- _The input_:
-- -- --
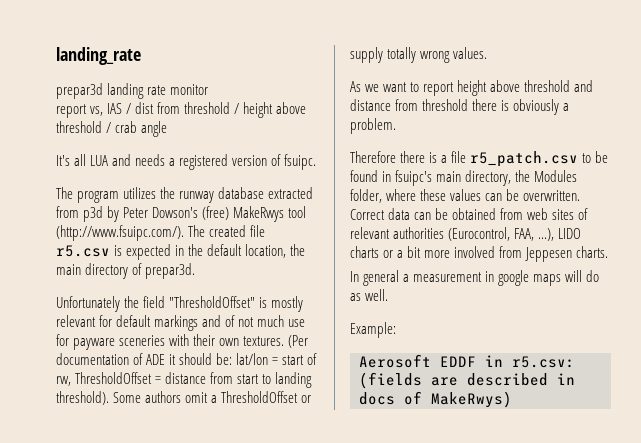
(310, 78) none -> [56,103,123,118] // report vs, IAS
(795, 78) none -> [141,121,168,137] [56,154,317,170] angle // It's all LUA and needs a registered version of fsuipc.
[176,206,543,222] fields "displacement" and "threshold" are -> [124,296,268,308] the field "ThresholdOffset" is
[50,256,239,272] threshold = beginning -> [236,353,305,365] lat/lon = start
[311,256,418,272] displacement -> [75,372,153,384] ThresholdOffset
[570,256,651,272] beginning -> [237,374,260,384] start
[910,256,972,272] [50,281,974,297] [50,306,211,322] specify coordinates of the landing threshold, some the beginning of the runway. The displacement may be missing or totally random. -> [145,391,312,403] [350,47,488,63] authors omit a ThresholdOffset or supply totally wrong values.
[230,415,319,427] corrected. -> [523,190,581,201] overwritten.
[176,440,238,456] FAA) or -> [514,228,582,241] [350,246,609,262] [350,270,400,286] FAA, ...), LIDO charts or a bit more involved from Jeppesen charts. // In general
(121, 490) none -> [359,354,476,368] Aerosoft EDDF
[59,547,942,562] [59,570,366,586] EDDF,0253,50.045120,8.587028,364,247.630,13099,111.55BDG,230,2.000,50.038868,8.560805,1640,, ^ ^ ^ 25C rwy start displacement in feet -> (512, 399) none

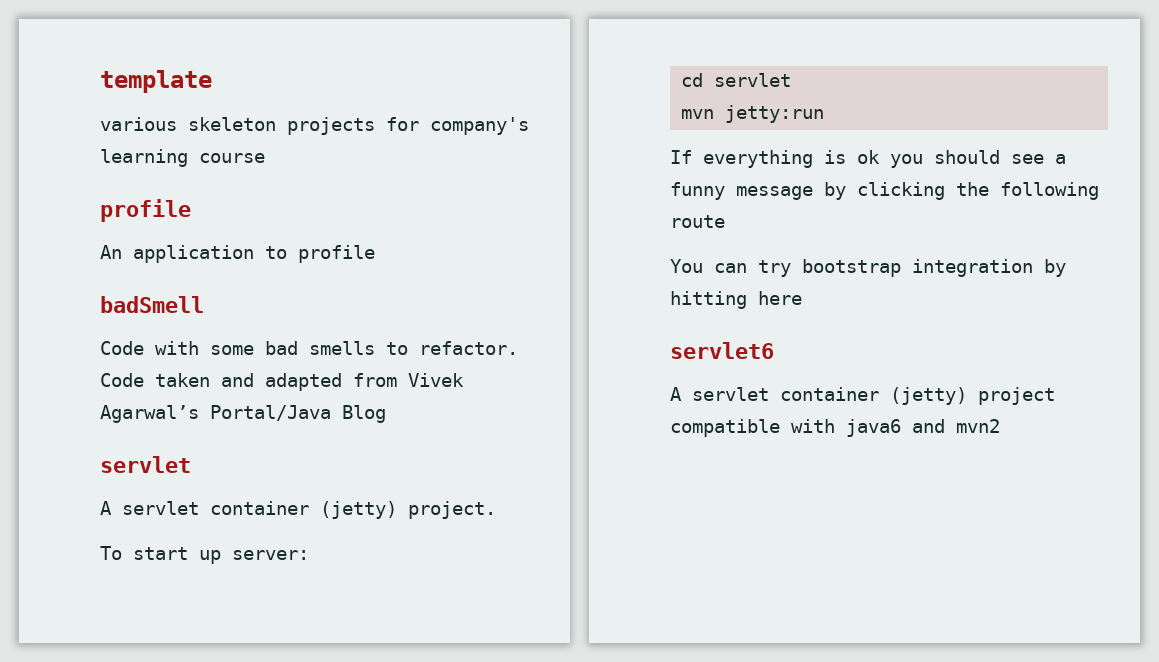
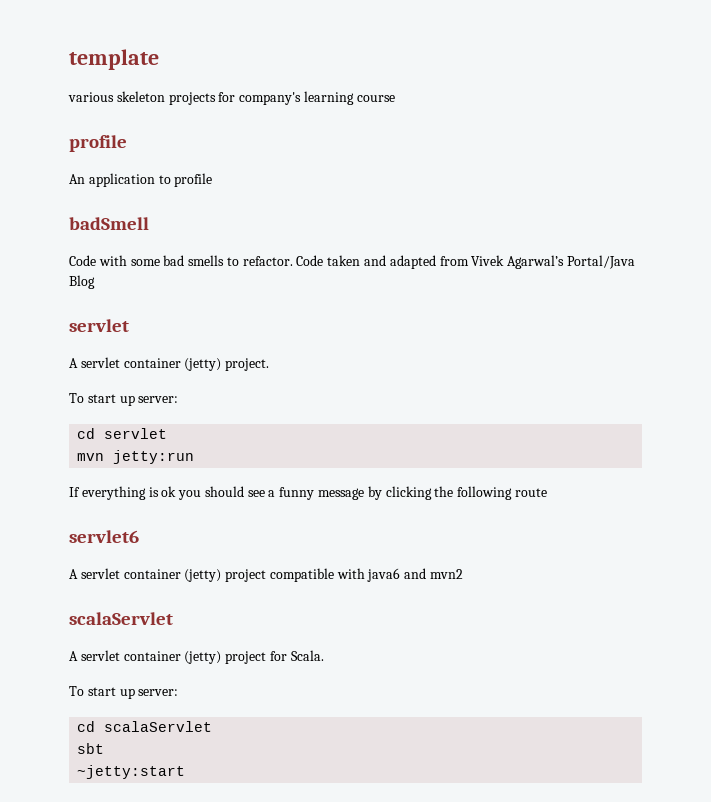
[670,259,1066,277] [670,291,802,309] // You can try bootstrap integration by hitting here -> (547, 492) none
(1000, 426) none -> [69,612,173,625] [69,650,324,664] [69,686,179,699] [77,721,213,732] [77,743,105,754] [77,765,186,779] // scalaServlet // A servlet container (jetty) project for Scala. // To start up server: // cd scalaServlet // sbt // ~jetty:start

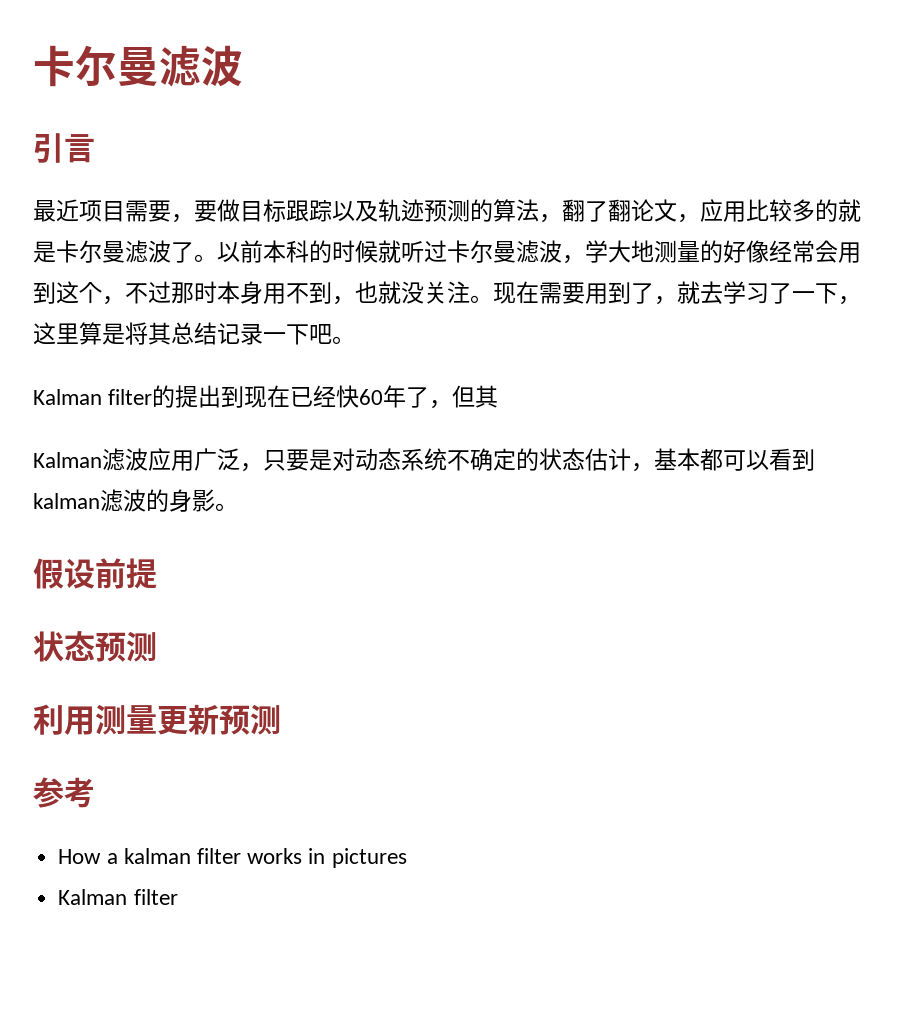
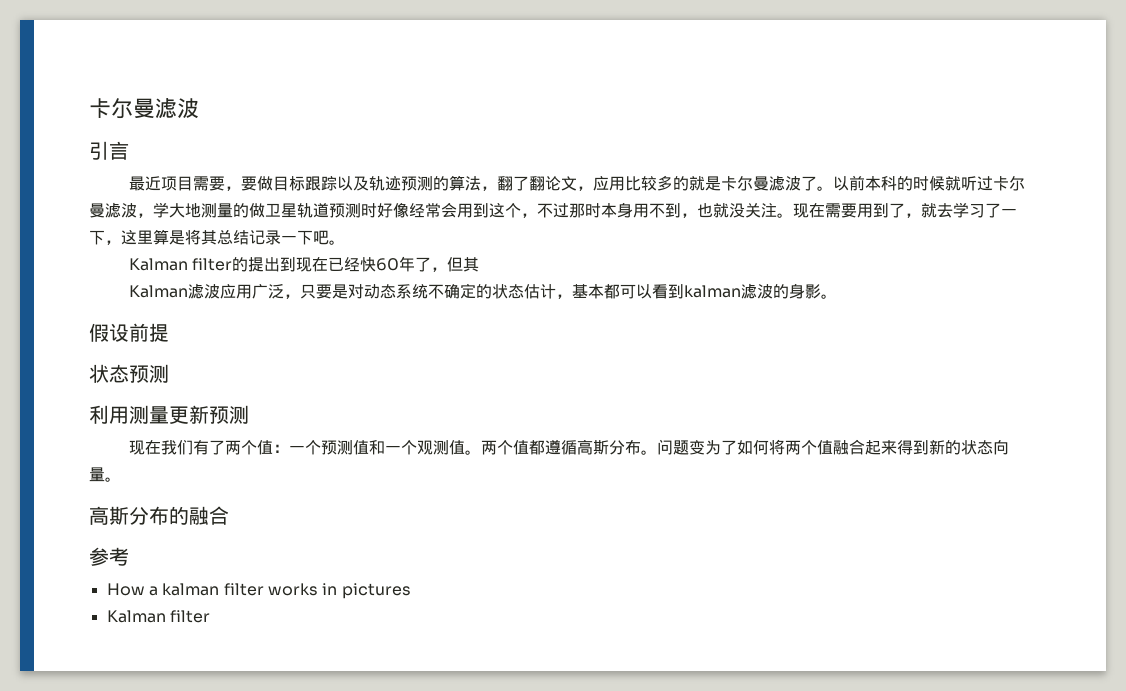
(723, 251) none -> [249,203,377,218] 做卫星轨道预测时
(281, 719) none -> [128,439,1009,455] [89,467,121,482] [89,506,229,525] // 现在我们有了两个值：一个预测值和一个观测值。两个值都遵循高斯分布。问题变为了如何将两个值融合起来得到新的状态向量。 // 高斯分布的融合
-- -- --
- _Exercise objective_:
Show all lines above holding the word "displacement".

- _Response area_:
[176,206,543,222] fields "displacement" and "threshold" are -> [124,296,268,308] the field "ThresholdOffset" is
[311,256,418,272] displacement -> [75,372,153,384] ThresholdOffset
[910,256,972,272] [50,281,974,297] [50,306,211,322] specify coordinates of the landing threshold, some the beginning of the runway. The displacement may be missing or totally random. -> [145,391,312,403] [350,47,488,63] authors omit a ThresholdOffset or supply totally wrong values.
[59,547,942,562] [59,570,366,586] EDDF,0253,50.045120,8.587028,364,247.630,13099,111.55BDG,230,2.000,50.038868,8.560805,1640,, ^ ^ ^ 25C rwy start displacement in feet -> (512, 399) none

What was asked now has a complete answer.